The ritual work was very good. Yet I am still struggling to fit into the ritual team. I’m not a maker of physical objects. I do less physical ordeal work than most of the people around that fire. My talents lie elsewhere. It is hard to find a voice, hard to find ways that the things I could bring can be integrated.
  • I was talking to one of my mentors from the earliest times in my spirituality. I wanted to give gratitude and talk about how I was finding ways to do good work based around bringing compassion to the world in Debian. Without even understanding the context, without even asking how things were going, he told me how to do my job. I appreciate his advice, but I was hurt that there was no room for my existing success to be heard. Why does he know better than I do how to approach a community I’ve lived in for 20 years?
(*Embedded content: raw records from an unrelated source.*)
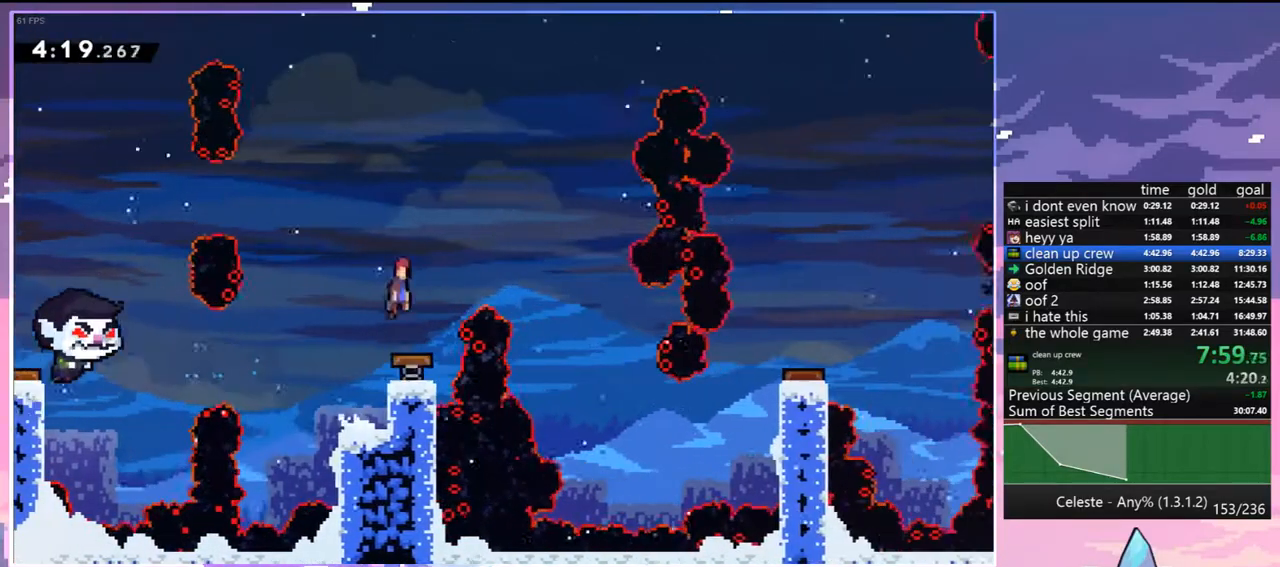
{"keys": ["right"], "events": []}
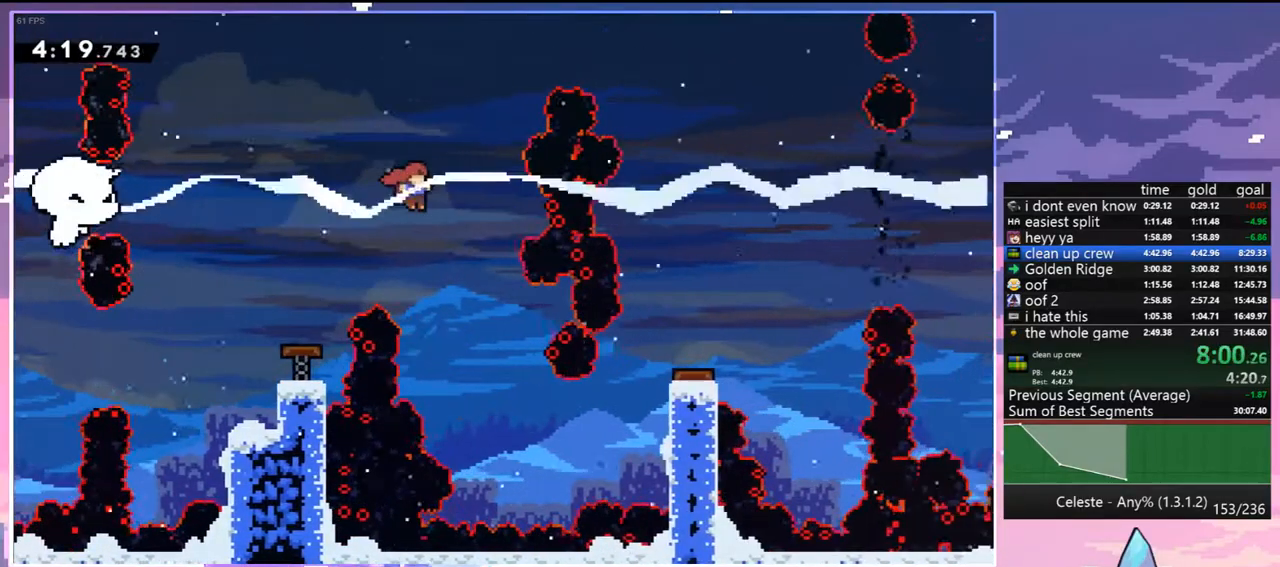
{"keys": ["right", "up"], "events": [[483, "up", "down"]]}
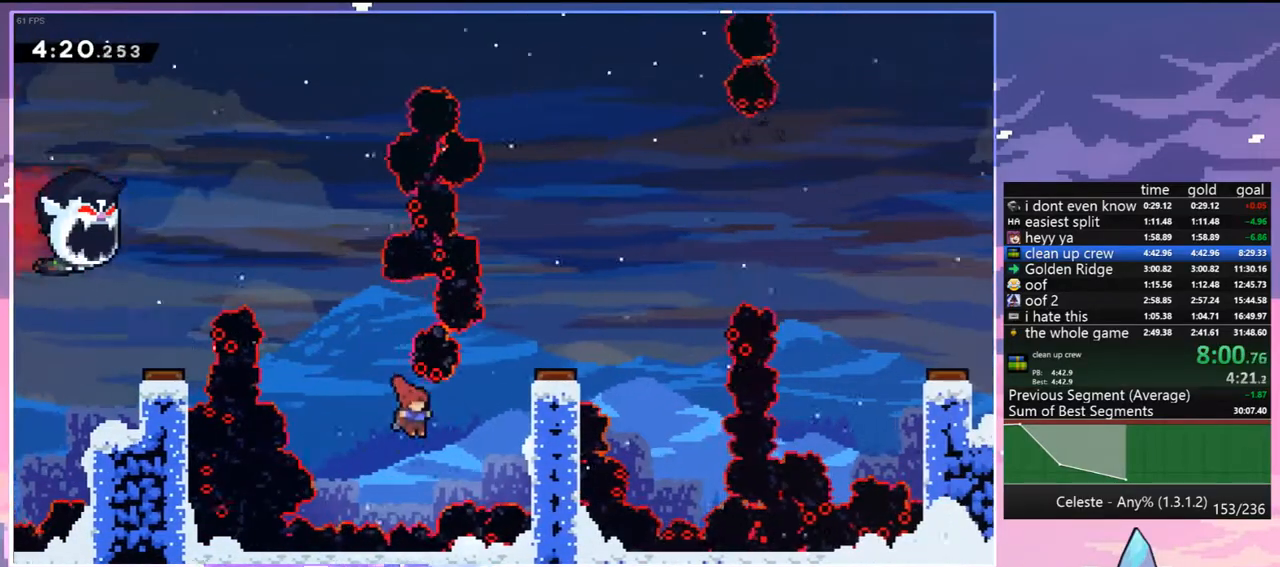
{"keys": ["right"], "events": [[83, "dash", "down"], [167, "dash", "up"], [267, "up", "up"], [367, "right", "up"], [500, "right", "down"]]}
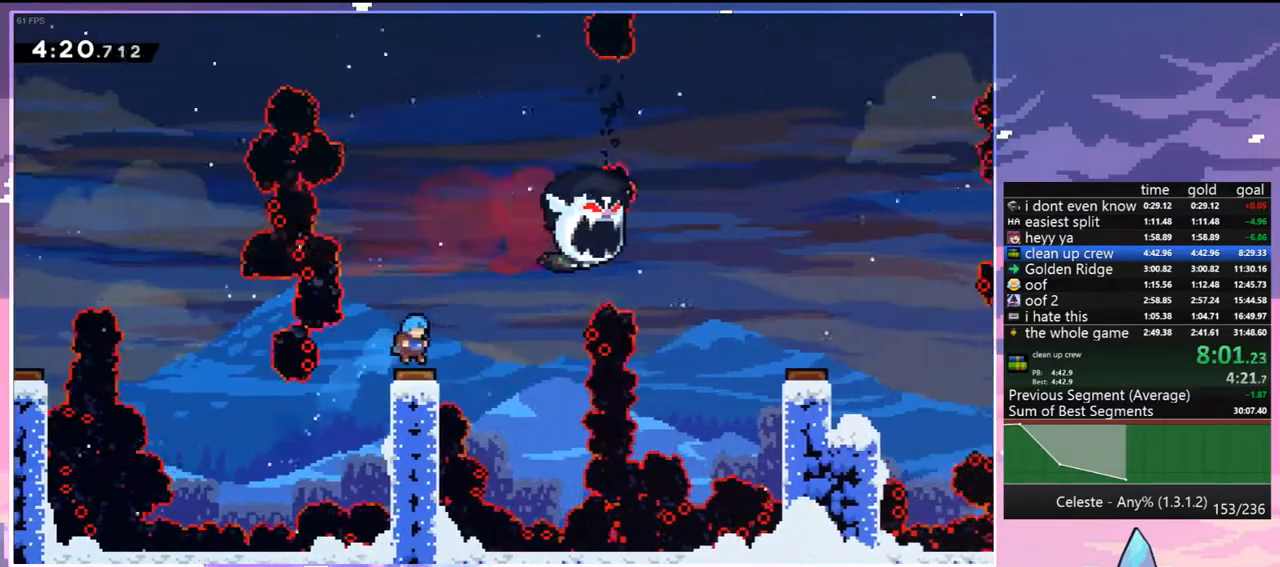
{"keys": ["right"], "events": []}
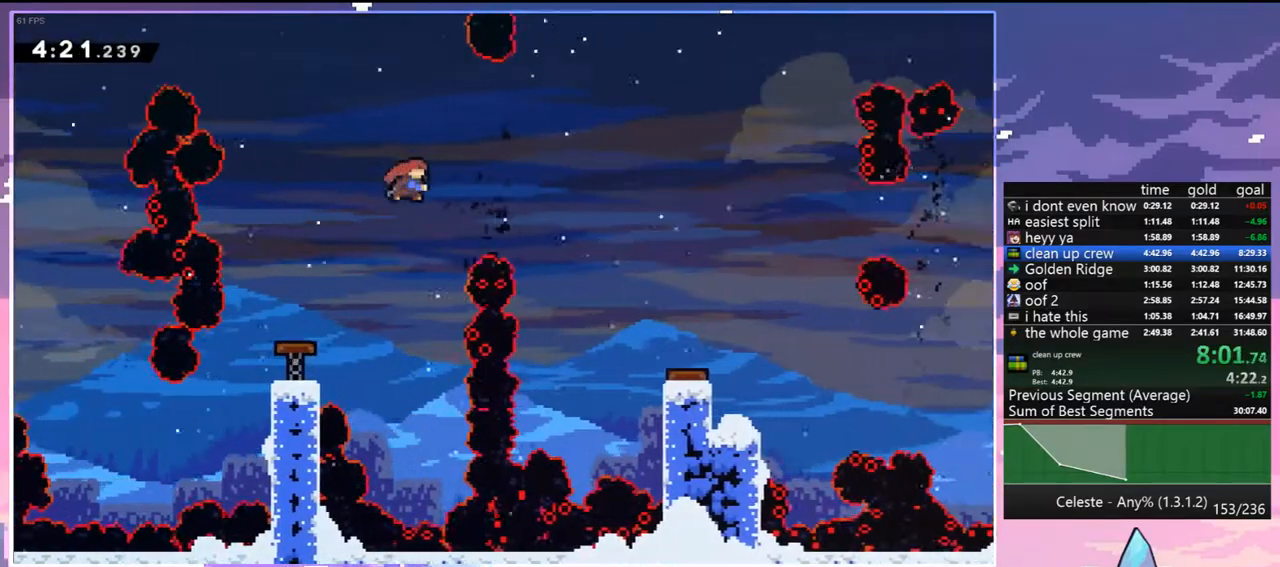
{"keys": ["right"], "events": [[17, "dash", "down"], [150, "dash", "up"]]}
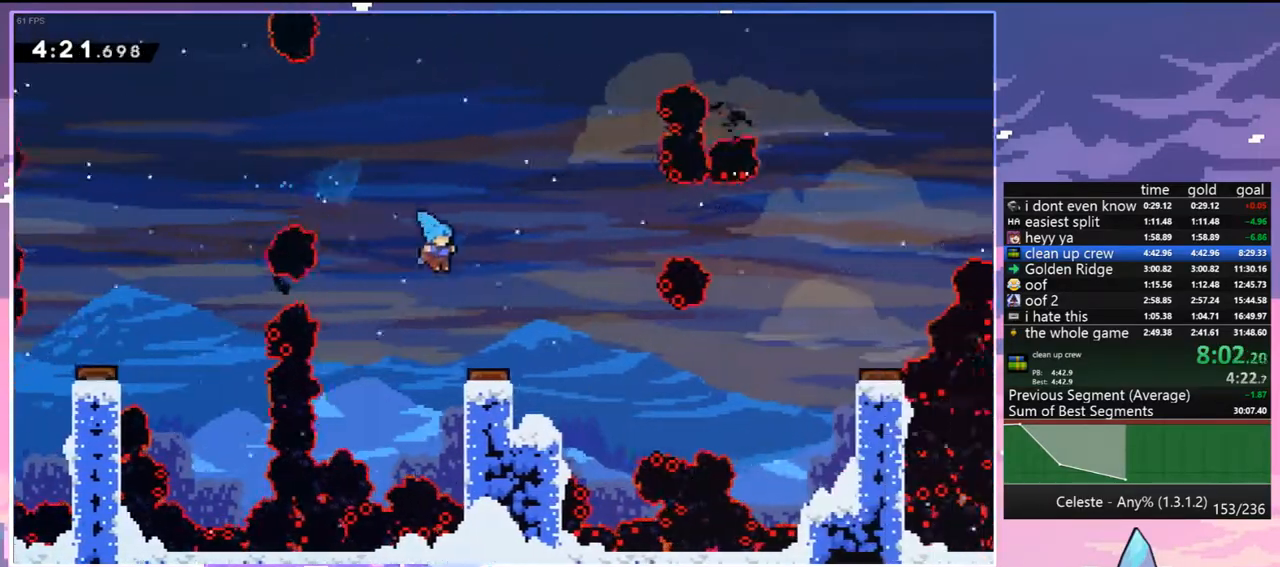
{"keys": ["dash", "down"], "events": [[400, "dash", "down"], [400, "down", "down"], [450, "right", "up"]]}
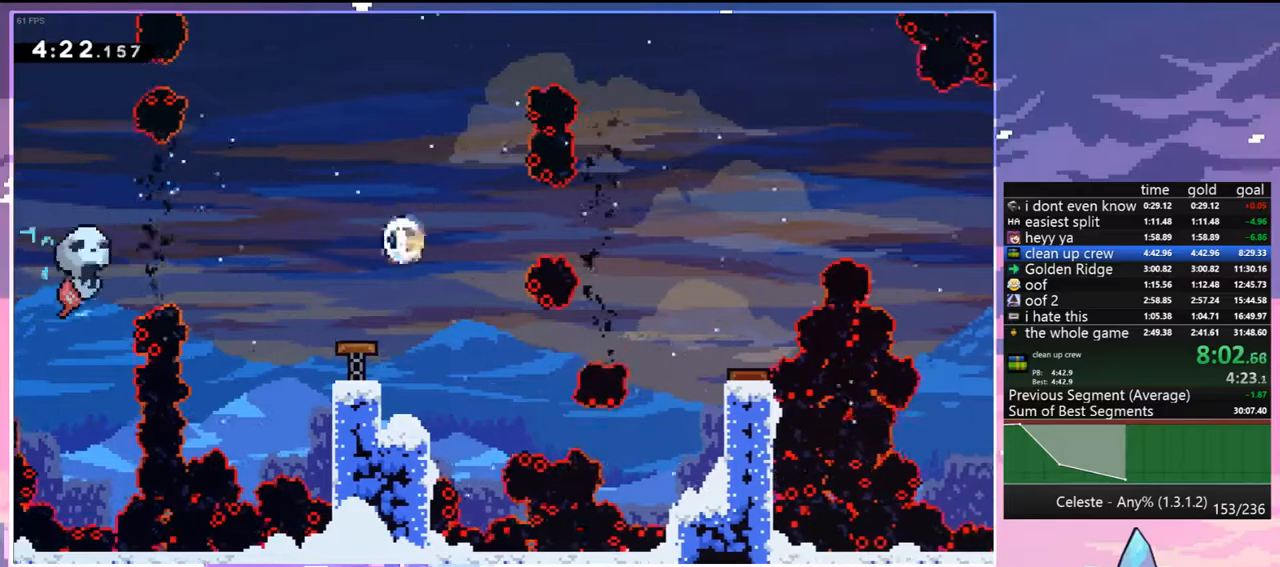
{"keys": ["jump", "right"], "events": [[50, "dash", "up"], [233, "dash", "down"], [233, "down", "up"], [233, "right", "down"], [383, "jump", "down"], [467, "dash", "up"]]}
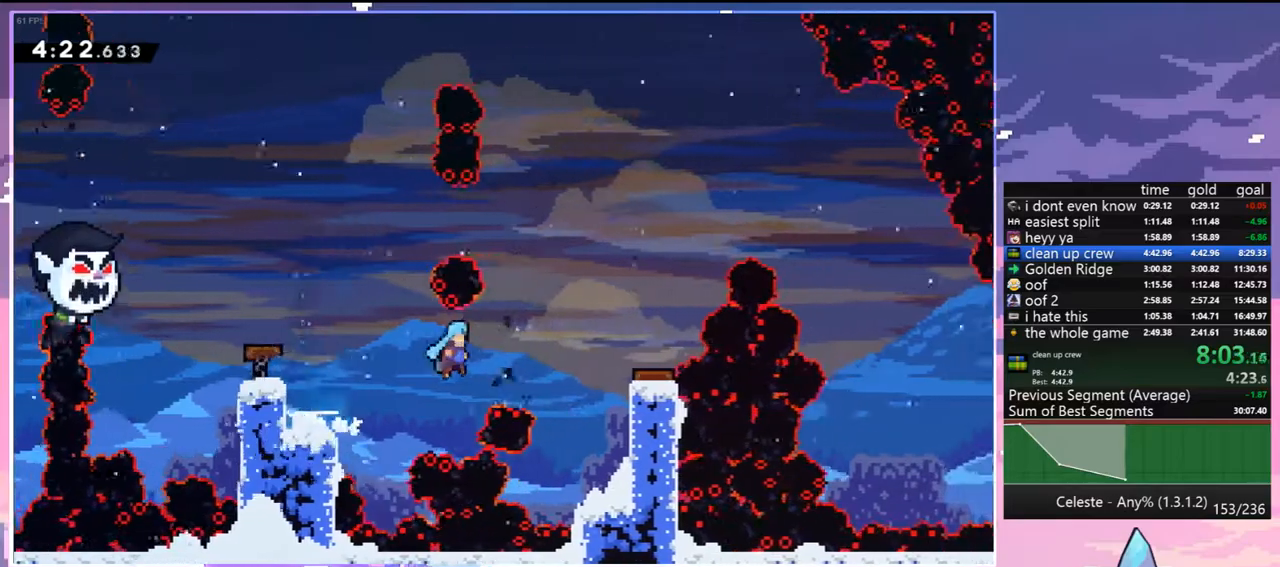
{"keys": ["jump", "right"], "events": []}
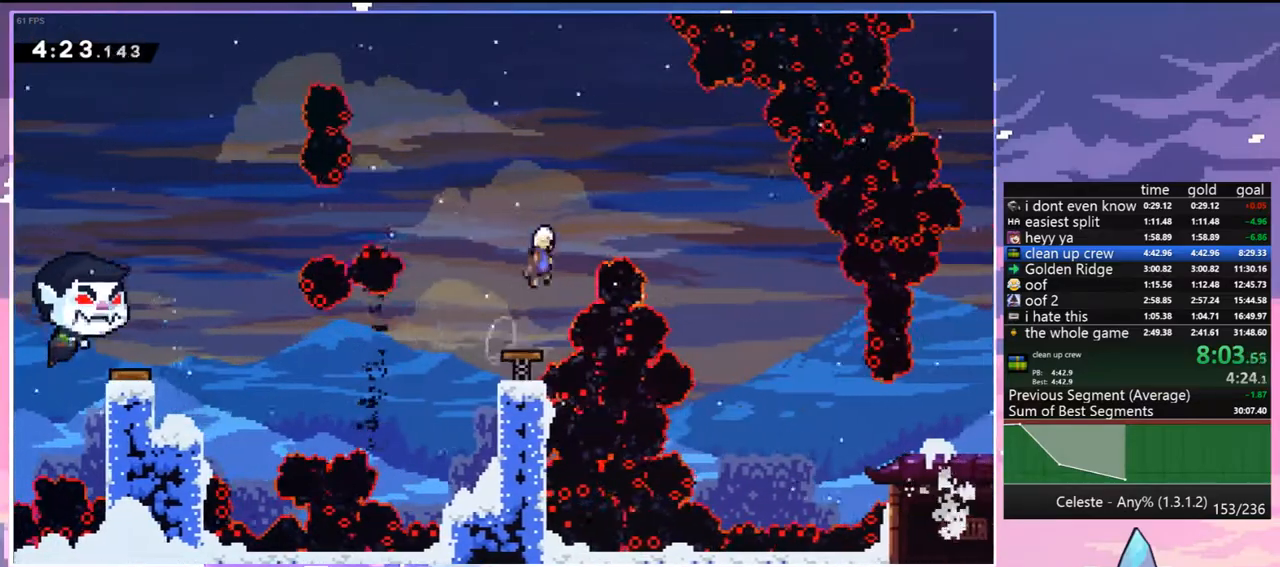
{"keys": ["jump", "right"], "events": []}
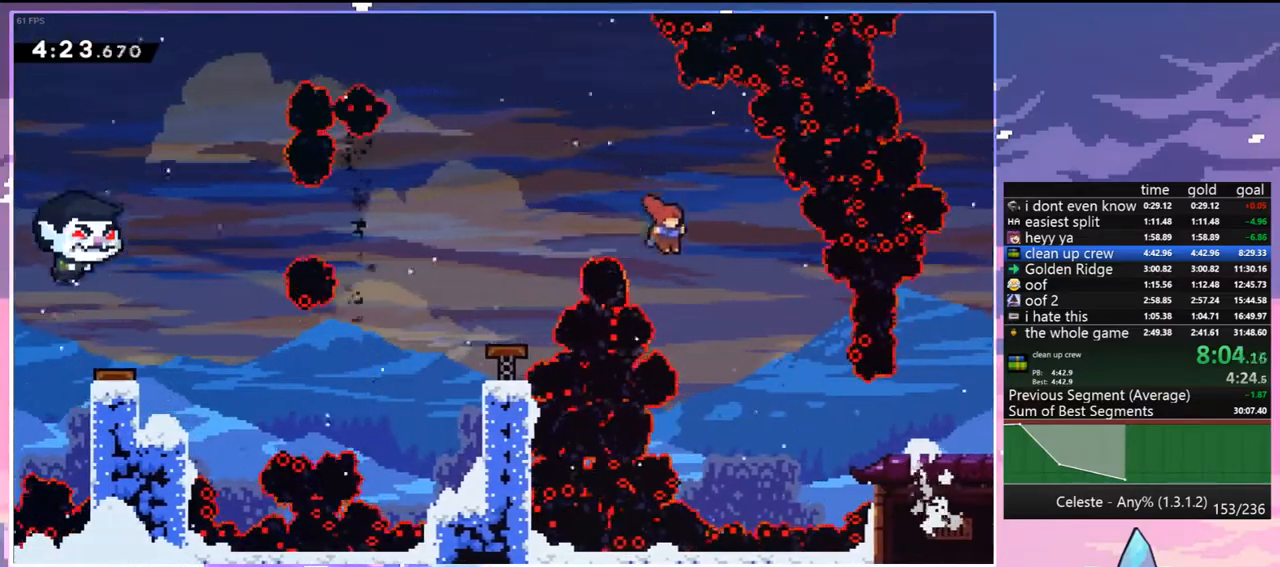
{"keys": ["dash", "right"], "events": [[417, "dash", "down"], [467, "jump", "up"]]}
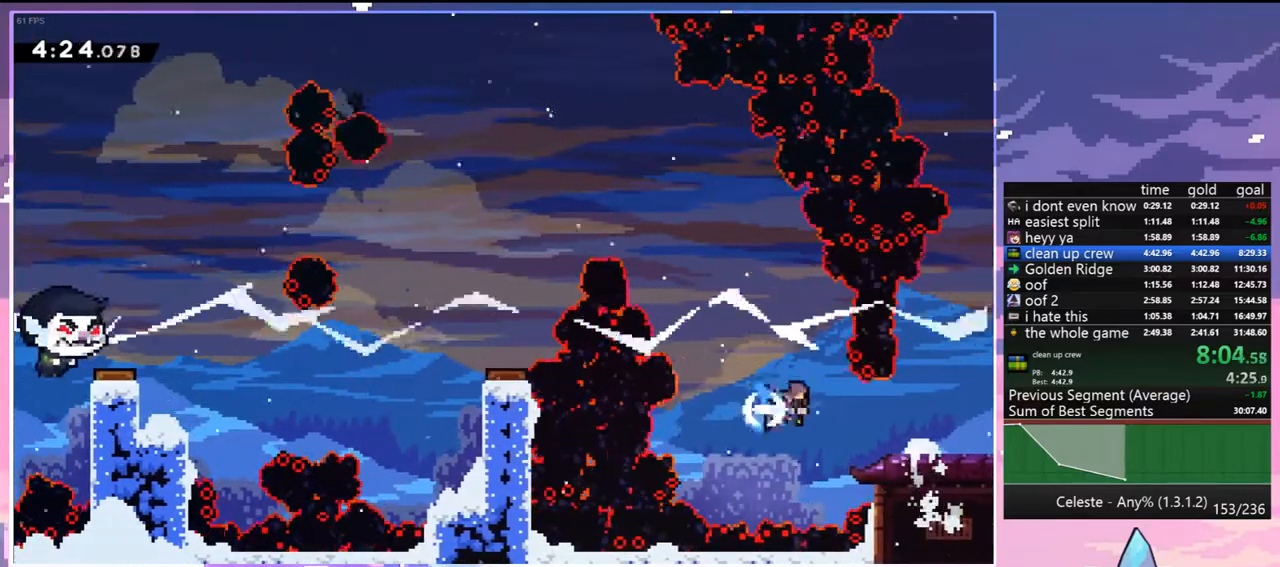
{"keys": ["jump", "right"], "events": [[67, "dash", "up"], [150, "down", "down"], [300, "dash", "down"], [400, "jump", "down"], [433, "dash", "up"], [483, "down", "up"]]}
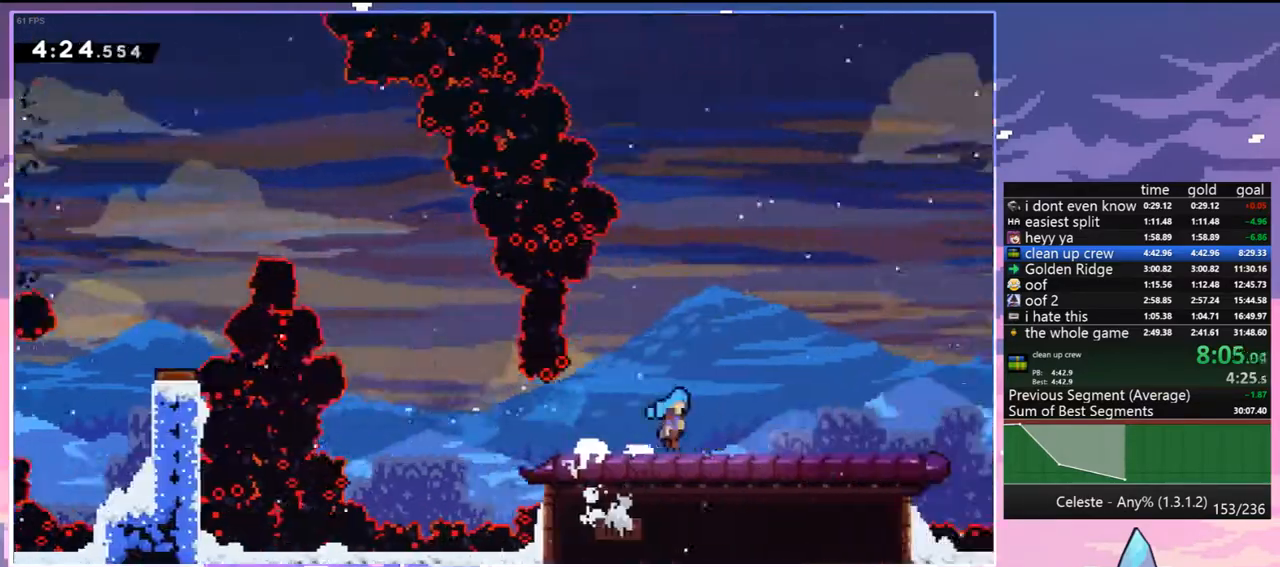
{"keys": ["jump", "right"], "events": []}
  • One of the primary points of the Saturday ritual was almost lost. There was no discussion of our responsibility for change. It almost turned into a simple release ritual rather than a transformational experience. One of the ritual team felt called to discuss an article about change and our role in creating it as the ribbons burned. I’m really good at that kind of integration work. Yet the way we write rituals, there is no room for me to be involved and help. I guess at one level, why complain? It’s working. Yet I know based on contributions I have made elsewhere that I can help.